Lykn’s Type Keywords
Lykn’s type keywords are not a type system. They are a safety net — runtime checks that fire at boundaries (function entry, binding sites) and catch type errors before they propagate. In development, they throw clear errors. In production, they vanish.
The Full Table
| Keyword | Compiled check | Notes |
|---|---|---|
:number | typeof x === "number" && !Number.isNaN(x) | Excludes NaN |
:string | typeof x === "string" | |
:boolean | typeof x === "boolean" | |
:function | typeof x === "function" | |
:object | typeof x === "object" && x !== null | Excludes null |
:array | Array.isArray(x) | Not a typeof check |
:symbol | typeof x === "symbol" | |
:bigint | typeof x === "bigint" | |
:any | (no check) | Explicit opt-out |
:void | (return type only) | No return value |
:promise | x instanceof Promise | Async returns |
This table is worth memorizing. Every type keyword in Lykn maps to a specific runtime check, and that check is exactly what you’d write by hand if you were being careful. The difference is that Lykn writes it for you, every time, without forgetting.
Where Type Keywords Appear
Type keywords appear in four places, and all four generate enforcement:
;; 1. Function parameters — runtime check
(func add
:args (:number a :number b)
:returns :number
:body (+ a b))
;; 2. Anonymous function parameters — runtime check
(fn (:number x) (* x 2))
;; 3. ADT constructor fields — runtime check
(type Circle (Circle :number radius))
;; 4. Binding annotations — runtime check (non-literals) or compile-time check (literals)
(bind :number result (compute-something))
The same type keywords produce the same runtime checks everywhere. func, fn, type, and bind all use the identical check expressions from the table above. For bind specifically, the compiler is smart about literals: (bind :number x 42) emits no runtime check because 42 is obviously a number. (bind :number x "hello") is a compile error because the mismatch is statically visible. Only non-literal initializers get runtime checks.
What the Check Looks Like
(func double
:args (:number x)
:returns :number
:body (* x 2))
In development:
function double(x) {
if (typeof x !== "number" || Number.isNaN(x))
throw new TypeError(
"double: arg 'x' expected number, got " + typeof x);
const result__gensym0 = x * 2;
if (typeof result__gensym0 !== "number" || Number.isNaN(result__gensym0))
throw new TypeError(
"double: return value expected number, got "

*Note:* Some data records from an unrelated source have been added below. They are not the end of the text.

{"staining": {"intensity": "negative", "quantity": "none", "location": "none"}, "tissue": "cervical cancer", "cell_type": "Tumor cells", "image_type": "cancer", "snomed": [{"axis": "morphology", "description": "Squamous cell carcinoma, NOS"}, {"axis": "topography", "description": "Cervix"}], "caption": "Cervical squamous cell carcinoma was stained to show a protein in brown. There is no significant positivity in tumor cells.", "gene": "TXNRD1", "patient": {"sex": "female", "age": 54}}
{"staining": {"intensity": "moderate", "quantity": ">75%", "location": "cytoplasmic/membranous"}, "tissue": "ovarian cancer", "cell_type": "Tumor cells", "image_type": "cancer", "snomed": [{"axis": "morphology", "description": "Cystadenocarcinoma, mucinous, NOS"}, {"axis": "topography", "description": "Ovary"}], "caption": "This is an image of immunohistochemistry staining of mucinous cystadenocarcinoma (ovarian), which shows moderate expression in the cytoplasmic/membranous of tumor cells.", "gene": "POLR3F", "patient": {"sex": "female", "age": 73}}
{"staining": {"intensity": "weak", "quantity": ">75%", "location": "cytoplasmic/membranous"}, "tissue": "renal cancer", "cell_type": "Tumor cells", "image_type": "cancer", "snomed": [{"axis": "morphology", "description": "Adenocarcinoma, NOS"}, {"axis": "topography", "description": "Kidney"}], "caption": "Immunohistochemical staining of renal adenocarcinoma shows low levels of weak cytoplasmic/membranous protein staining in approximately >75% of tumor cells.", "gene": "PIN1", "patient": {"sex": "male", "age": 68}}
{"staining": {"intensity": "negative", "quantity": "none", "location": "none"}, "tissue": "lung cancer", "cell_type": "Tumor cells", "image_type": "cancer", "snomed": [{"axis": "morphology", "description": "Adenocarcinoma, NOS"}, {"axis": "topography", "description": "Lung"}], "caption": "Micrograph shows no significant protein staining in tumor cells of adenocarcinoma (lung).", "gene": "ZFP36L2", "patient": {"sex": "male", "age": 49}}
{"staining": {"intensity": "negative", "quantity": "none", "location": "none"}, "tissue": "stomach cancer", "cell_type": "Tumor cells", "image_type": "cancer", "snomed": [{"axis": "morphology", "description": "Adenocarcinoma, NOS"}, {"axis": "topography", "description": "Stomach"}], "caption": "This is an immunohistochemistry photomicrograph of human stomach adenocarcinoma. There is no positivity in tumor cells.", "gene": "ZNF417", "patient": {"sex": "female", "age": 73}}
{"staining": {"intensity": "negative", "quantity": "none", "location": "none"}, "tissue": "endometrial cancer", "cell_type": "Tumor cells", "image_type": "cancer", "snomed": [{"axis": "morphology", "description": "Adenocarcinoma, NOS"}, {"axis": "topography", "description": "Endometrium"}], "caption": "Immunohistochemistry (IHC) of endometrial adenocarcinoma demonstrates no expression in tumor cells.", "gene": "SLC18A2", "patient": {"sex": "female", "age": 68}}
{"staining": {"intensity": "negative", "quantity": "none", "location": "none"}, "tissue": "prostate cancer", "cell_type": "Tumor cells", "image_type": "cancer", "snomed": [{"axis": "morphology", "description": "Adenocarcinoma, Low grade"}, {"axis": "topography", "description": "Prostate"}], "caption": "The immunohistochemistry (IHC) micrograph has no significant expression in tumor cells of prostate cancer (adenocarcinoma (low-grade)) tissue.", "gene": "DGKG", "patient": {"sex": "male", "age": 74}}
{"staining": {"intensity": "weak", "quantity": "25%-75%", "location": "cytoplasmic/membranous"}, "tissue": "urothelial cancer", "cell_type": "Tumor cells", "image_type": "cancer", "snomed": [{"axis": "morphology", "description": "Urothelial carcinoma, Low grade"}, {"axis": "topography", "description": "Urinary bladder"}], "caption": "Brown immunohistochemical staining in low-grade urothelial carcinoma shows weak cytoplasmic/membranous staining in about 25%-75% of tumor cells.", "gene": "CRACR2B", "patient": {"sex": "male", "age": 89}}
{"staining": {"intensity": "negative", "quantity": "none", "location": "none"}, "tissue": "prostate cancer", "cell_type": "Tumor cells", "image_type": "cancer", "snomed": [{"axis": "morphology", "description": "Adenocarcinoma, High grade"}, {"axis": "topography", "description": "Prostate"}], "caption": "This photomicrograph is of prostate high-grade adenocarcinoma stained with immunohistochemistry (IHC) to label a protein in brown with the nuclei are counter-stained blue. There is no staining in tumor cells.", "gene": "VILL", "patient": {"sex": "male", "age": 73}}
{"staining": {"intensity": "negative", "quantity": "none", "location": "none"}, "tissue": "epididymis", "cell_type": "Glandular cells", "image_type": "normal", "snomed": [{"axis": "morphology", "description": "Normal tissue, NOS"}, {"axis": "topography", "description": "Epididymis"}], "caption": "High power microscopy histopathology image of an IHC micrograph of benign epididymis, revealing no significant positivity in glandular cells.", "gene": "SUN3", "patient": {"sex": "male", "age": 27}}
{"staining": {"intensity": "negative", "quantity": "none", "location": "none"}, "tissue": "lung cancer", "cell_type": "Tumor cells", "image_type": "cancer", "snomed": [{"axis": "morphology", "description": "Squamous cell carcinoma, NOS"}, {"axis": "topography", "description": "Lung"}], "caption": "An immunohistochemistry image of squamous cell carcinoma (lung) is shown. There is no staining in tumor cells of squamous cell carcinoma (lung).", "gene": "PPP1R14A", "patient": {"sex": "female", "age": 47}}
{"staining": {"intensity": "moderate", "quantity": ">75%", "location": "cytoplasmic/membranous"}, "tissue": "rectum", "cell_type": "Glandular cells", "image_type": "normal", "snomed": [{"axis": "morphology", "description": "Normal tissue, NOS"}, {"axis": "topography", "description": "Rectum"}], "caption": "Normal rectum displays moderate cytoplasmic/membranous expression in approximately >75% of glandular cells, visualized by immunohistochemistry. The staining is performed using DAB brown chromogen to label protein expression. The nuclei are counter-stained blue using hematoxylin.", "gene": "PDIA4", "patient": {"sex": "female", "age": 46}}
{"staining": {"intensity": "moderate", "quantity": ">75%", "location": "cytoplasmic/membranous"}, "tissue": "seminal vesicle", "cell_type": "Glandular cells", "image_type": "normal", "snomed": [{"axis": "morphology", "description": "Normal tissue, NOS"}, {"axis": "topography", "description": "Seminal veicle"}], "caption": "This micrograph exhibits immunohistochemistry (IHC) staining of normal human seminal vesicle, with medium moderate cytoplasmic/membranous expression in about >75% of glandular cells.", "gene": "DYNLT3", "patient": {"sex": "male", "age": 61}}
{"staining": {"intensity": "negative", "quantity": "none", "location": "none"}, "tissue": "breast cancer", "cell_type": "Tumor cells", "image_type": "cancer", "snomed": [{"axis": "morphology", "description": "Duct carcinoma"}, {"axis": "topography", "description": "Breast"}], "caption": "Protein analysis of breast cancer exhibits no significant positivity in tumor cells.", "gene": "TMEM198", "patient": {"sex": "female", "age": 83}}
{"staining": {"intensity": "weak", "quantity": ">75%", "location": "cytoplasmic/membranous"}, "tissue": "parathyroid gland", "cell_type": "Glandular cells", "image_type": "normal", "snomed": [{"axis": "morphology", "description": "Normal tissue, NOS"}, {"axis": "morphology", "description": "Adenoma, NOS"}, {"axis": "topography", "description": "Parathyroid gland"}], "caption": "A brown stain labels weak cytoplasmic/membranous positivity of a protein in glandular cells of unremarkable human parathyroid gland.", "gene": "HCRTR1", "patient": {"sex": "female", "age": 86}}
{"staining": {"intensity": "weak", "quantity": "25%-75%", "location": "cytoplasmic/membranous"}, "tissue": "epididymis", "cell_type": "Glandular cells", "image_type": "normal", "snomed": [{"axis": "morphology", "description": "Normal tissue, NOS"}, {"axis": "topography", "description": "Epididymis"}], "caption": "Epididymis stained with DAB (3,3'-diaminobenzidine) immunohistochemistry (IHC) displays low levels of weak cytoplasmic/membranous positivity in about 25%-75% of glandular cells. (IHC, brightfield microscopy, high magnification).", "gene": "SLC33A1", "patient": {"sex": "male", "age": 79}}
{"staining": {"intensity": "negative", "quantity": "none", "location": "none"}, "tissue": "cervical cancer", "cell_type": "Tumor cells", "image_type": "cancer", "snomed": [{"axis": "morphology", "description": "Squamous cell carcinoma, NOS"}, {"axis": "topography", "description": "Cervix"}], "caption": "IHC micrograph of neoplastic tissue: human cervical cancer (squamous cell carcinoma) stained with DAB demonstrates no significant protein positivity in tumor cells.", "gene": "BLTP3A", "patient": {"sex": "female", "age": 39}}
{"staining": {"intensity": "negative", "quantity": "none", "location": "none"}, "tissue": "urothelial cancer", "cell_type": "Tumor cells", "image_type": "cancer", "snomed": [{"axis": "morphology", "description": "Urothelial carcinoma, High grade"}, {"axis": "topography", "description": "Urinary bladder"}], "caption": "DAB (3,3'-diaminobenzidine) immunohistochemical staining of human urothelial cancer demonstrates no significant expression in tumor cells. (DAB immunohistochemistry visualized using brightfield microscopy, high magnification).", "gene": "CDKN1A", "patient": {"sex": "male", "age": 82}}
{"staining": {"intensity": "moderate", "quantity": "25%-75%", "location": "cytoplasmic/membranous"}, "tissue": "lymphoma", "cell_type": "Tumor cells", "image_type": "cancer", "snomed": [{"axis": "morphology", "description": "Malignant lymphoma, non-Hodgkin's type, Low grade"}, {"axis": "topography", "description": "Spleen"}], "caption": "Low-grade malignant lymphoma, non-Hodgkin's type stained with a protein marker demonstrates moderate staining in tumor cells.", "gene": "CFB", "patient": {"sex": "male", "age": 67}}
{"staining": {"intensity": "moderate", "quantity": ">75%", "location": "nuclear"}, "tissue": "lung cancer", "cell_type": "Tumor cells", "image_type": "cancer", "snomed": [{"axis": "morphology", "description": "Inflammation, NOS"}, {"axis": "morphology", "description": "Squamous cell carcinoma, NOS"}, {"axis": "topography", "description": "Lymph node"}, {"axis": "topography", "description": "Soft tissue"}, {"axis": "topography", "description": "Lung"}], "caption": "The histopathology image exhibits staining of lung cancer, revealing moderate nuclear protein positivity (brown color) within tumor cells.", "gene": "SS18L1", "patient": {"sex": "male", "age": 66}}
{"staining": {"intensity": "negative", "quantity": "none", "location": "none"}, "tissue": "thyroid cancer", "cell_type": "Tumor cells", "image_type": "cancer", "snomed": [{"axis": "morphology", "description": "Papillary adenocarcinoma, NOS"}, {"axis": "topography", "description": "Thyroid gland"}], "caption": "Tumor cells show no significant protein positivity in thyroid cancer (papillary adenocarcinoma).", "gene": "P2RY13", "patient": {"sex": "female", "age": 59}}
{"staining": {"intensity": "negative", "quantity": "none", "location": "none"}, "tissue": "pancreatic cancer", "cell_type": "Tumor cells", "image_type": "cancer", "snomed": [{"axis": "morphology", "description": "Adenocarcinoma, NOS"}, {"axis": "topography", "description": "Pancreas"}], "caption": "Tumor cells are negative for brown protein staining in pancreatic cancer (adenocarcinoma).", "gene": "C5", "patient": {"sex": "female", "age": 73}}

+ typeof result__gensym0);
return result__gensym0;
}
With --strip-assertions:
function double(x) {
return x * 2;
}
The development version is verbose but informative — the error message includes the function name, the parameter name, the expected type, and the actual type. The production version is clean. The switch between them is a single compiler flag.
Why :number Excludes NaN
This is a deliberate safety choice. typeof NaN === "number" is true in JavaScript, but NaN is not a number in any meaningful sense. It’s a sentinel value that means “this numeric operation failed.” Allowing it to pass a :number check would defeat the purpose of the check.
The DLint study found NaN propagation on production websites — $NaN displayed as a product price on IKEA’s site, NaN in calculated values on eBay. In every case, the bug entered through a function boundary where a number was expected but NaN was received. Lykn’s :number catches this at the gate.
If you genuinely need to handle NaN — which is rare, but possible in parsing or mathematical code — use :any and validate manually. The opt-out is explicit, the default is safe.
Runtime Checks, Not a Type System
Lykn’s type keywords check values at boundaries. They do not perform type inference. They do not propagate types through expressions. They do not catch type errors inside a function body. (+ x "hello") will pass the :number check on x at the function boundary and then produce string concatenation inside the body — because by that point, the compiler is emitting JavaScript, and JavaScript’s + operator does what it does.
This is intentional. Gao et al.’s research found that type systems — both Flow and TypeScript — catch exactly 15% of real JavaScript bugs. The other 85% are specification errors, logic errors, and async issues that no type system can reach. Lykn’s boundary checks target the most cost-effective 15% — the bugs caused by wrong types crossing function boundaries — with zero production overhead and zero annotation burden beyond what you’d document anyway.
A full type system is on the roadmap (gradual typing with Coalton-style inference). For now, type keywords are the right tool: lightweight, zero-cost in production, and sufficient to catch the class of bugs they’re designed for.